Initially, when the government announced the policy, it was widely protested. Merchants and hawkers refused to follow the policy and initiated a protest by deciding to not move to the locations specified by the government even after the time limit. On the other hand local people of the surrounding cities and towns agreed with the government policy as the shops set up by hawkers and merchants used to come in their way while using the public sidewalk and because some of the shops set up by the people had crossed the sidewalk and covered some portions of the road, causing regular traffic jams.

Following public support, the policy progressed slowly with only some of the shop owners and street hawker shifting to the place that the government had provided. When the time period given by the government finally came to an end in October 2015, the development authority started to bulldoze the marketplace on the sidewalk.
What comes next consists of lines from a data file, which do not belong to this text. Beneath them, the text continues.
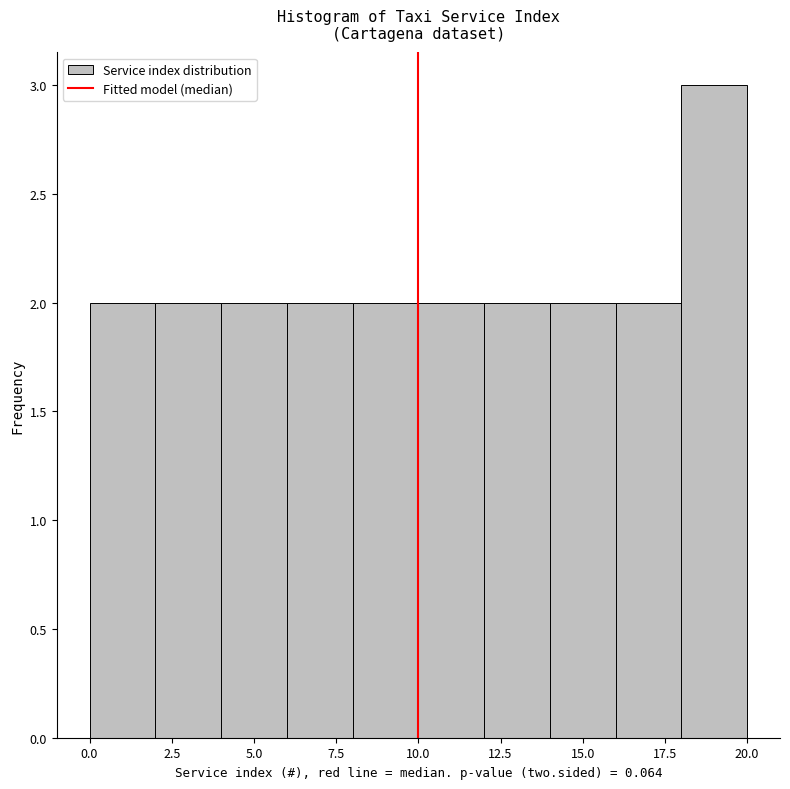

Reading left to right, list every bar in this chart as the range it spans on the x-axis followed by its height. The values are not printed on the chart, so give them approximately, as read against the axis.

0 to 2: 2
2 to 4: 2
4 to 6: 2
6 to 8: 2
8 to 10: 2
10 to 12: 2
12 to 14: 2
14 to 16: 2
16 to 18: 2
18 to 20: 3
After that the merchants and shop owners had no choice then to move to the government specified place, though some moved to the mall nearby, thus marking the end of the Saphan Lek market.

==Chinese archway==
Since January 2024, a Chinese archway called "Vajirasathit 72 Phansa" has been installed at the foot of the bridge to celebrate the 72nd birthday of King Vajiralongkorn (Rama X), alongside another similar archway at Mo Mi Junction.